Posted by hongbin ma <ma...@apache.org>.
hi Luca,

Kylin selectively caches queries those
1. take a lot of time to execute, or
2. scanned a lot of HBase rows
The logic is in
https://github.com/KylinOLAP/Kylin/blob/0.7.1/server/src/main/java/org/apache/kylin/rest/controller/QueryController.java#L209

In other words, Kylin only caches slow queries. Caching all the query
results regardless of its cost  is not worth the effort. You can adjust
these two parameters kylin.query.cache.threshold.duration
and kylin.query.cache.threshold.scancount in kylin.properties to change its
behavior


On Tue, Jun 16, 2015 at 7:16 PM, Luca Costabello <lu...@gmail.com>
wrote:

> Hello all,
>
> I am running the 0.7.1-incubating, installed from the release binary.
>
> Currently, repeated executions of certain queries result in cache hits (as
> I expected)
> Example:
> If I execute twice this query, I get results served from cache the second
> time ("hitCache": true):
>
> SELECT column_1, column_2
> FROM FACT_TABLE
> INNER JOIN DIMENSION_TABLE on FACT_TABLE.id = DIMENSION_TABLE.id
> WHERE date_ < date'2014-08-31'
> GROUP BY column_1, column_2
>
> On the other hand, repeated execution of the query below never lead to
> cache hits (i.e.

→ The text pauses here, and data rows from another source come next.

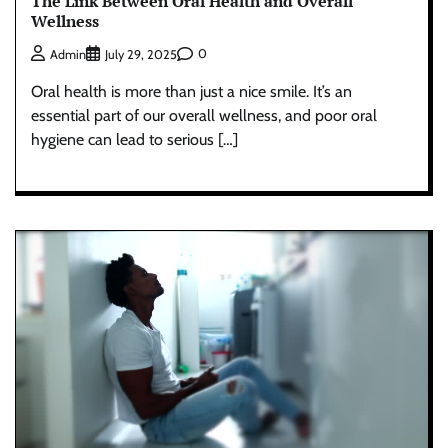
The Link Between Oral Health and Overall
Wellness
0
Admin
July 29, 2025
Oral health is more than just a nice smile. It’s an
essential part of our overall wellness, and poor oral
hygiene can lead to serious […]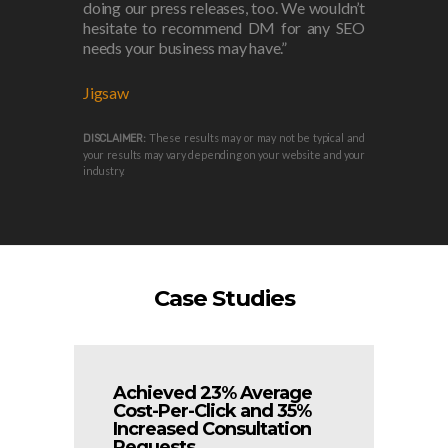
doing our press releases, too. We wouldn’t
hesitate to recommend DM for any SEO
needs your business may have.”
Jigsaw
These results may or may not be typical and
DISCLAIMER:
your results may vary depending on your website and your
industry.
Case Studies
Achieved 23% Average
Cost-Per-Click and 35%
Increased Consultation
Requests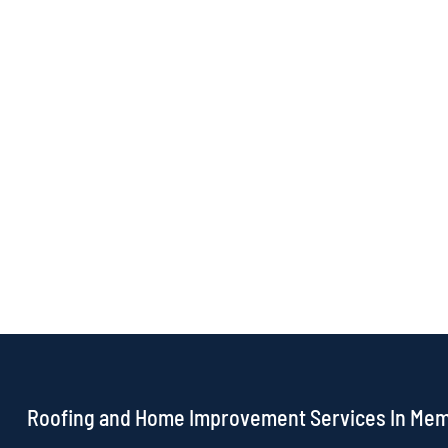
Roofing and Home Improvement Services In Me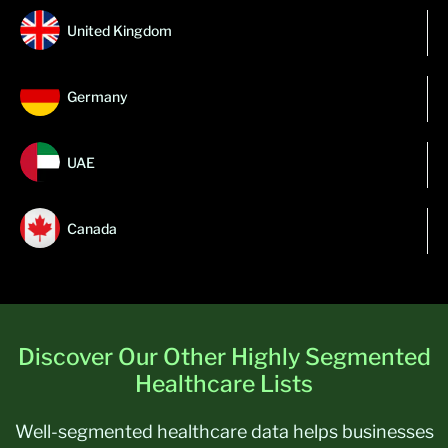
United Kingdom
Germany
UAE
Canada
Discover Our Other Highly Segmented
Healthcare Lists
Well-segmented healthcare data helps businesses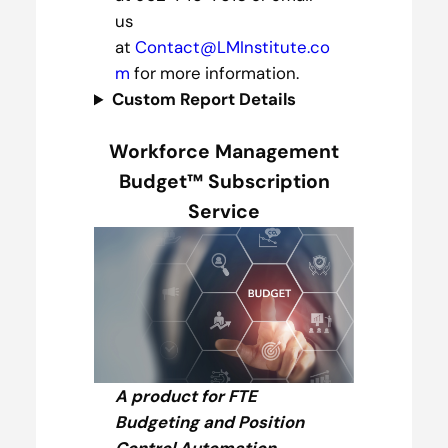
us
at
Contact@LMInstitute.co
m
for more information.
Custom Report Details
Workforce Management
Budget™ Subscription
Service
A product for FTE
Budgeting and Position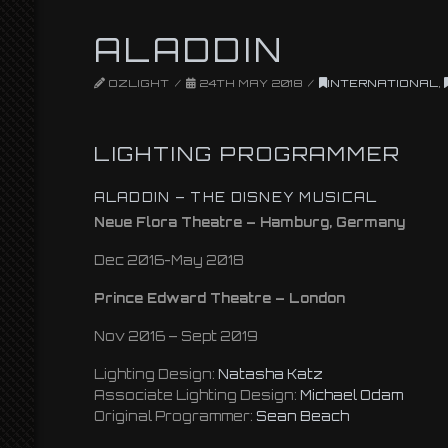
ALADDIN
OZLIGHT
24TH MAY 2018
INTERNATIONAL
,
LIGHTING PROGRAMMER
ALADDIN – THE DISNEY MUSICAL
Neue Flora Theatre – Hamburg, Germany
Dec 2016-May 2018
Prince Edward Theatre – London
Nov 2016 – Sept 2019
Lighting Design:
Natasha Katz
Associate Lighting Design:
Michael Odam
Original Programmer:
Sean Beach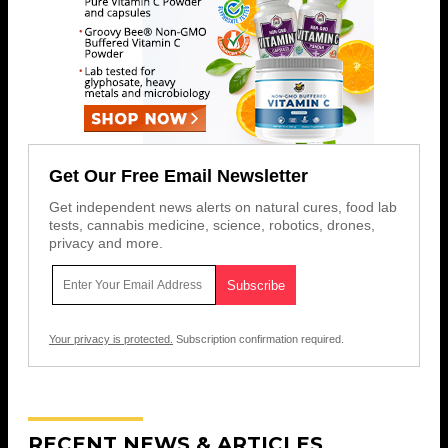
Get Our Free Email Newsletter
Get independent news alerts on natural cures, food lab
tests, cannabis medicine, science, robotics, drones,
privacy and more.
Your privacy is protected.
Subscription confirmation required.
RECENT NEWS & ARTICLES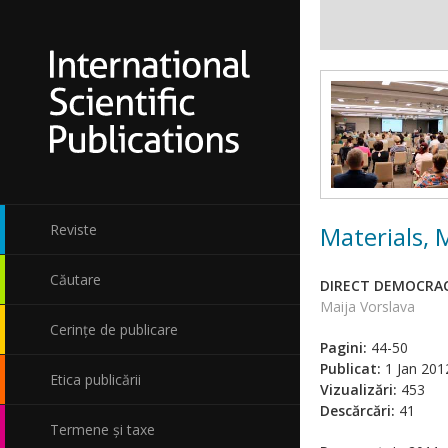
Materials,
Reviste
Căutare
DIRECT DEMOCRAC
Maija Vorslava
Cerințe de publicare
Pagini:
44-50
Publicat:
1 Jan 201
Etica publicării
Vizualizări:
453
Descărcări:
41
Termene și taxe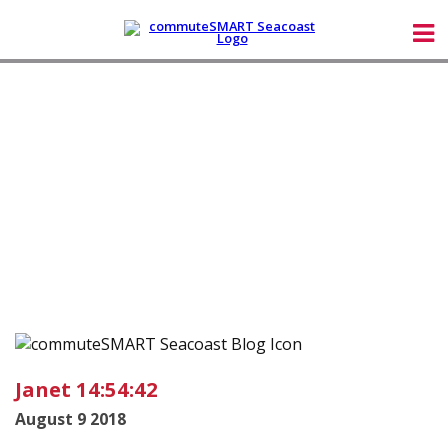
Janet 14:54:42
August 9 2018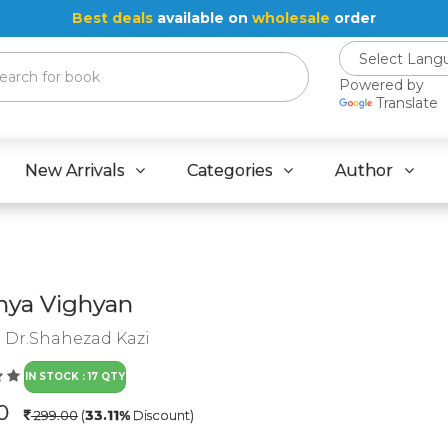
Best deals
available on
wholesale
order
Powered by
Translate
New Arrivals
Categories
Author
nya Vighyan
:
Dr.Shahezad Kazi
IN STOCK : 17 QTY
.0
299.00
(
33.11%
Discount)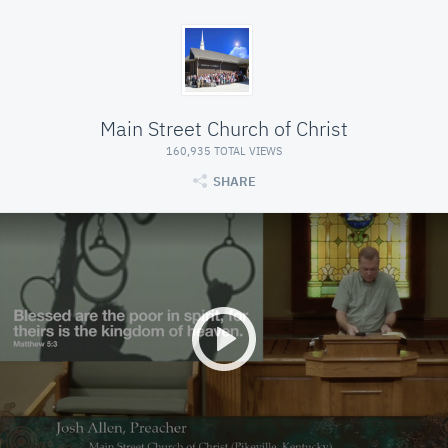
Main Street Church of Christ
160,935 TOTAL VIEWS
SHARE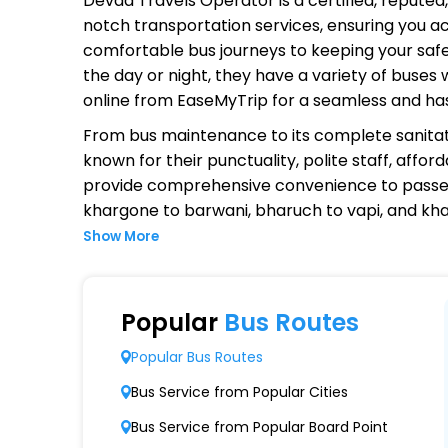
Devda Travels Operator
is a certified, repute
notch transportation services, ensuring you ac
comfortable bus journeys to keeping your safet
the day or night, they have a variety of buses
online from EaseMyTrip for a seamless and ha
From bus maintenance to its complete sanitat
known for their punctuality, polite staff, affo
provide comprehensive convenience to passen
khargone to barwani, bharuch to vapi, and kh
Show More
Why Choose Devda Travels Opera
Extensive Network Coverage
Popular
Bus Routes
Devda Travels connects over 1,000 destinatio
Popular Bus Routes
Modern Fleet of Buses
Bus Service from Popular Cities
Devda Travels boasts a fleet of advanced b
Bus Service from Popular Board Point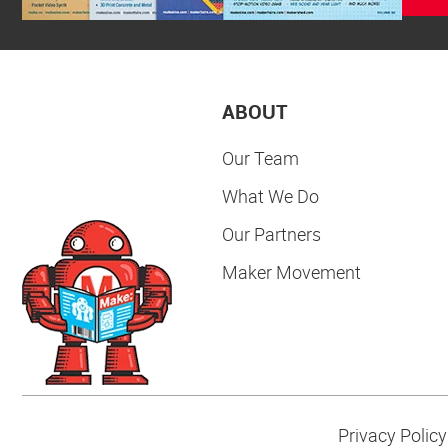
ABOUT
Our Team
What We Do
Our Partners
Maker Movement
Privacy Policy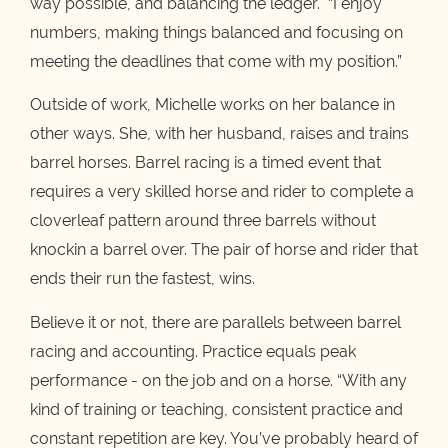
way possible, and balancing the ledger. “I enjoy
numbers, making things balanced and focusing on
meeting the deadlines that come with my position.”
Outside of work, Michelle works on her balance in
other ways. She, with her husband, raises and trains
barrel horses. Barrel racing is a timed event that
requires a very skilled horse and rider to complete a
cloverleaf pattern around three barrels without
knockin a barrel over. The pair of horse and rider that
ends their run the fastest, wins.
Believe it or not, there are parallels between barrel
racing and accounting. Practice equals peak
performance - on the job and on a horse. “With any
kind of training or teaching, consistent practice and
constant repetition are key. You’ve probably heard of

I always end up with "hitCache": false).
>
> SELECT count(*) as total_count
> FROM FACT_TABLE
> WHERE date_ < date'2014-08-31'
>
> My use case would highly benefit from extensive caching, since I have few
> heavy repeated queries to issue to the system.
> I am not familiar with current Kylin cache strategy, and I was wondering if
> someone could give me some hints.
> Besides, I have not found any cache-related parameter in property files,
> aside from kylin.query.cache.enabled in conf/kylin.properties
> (kylin.query.cache.enabled is set to true in my case)
>
> Thanks
>
> luca
>



-- 
Regards,

*Bin Mahone | 马洪宾*
Apache Kylin: http://kylin.io
Github: https://github.com/binmahone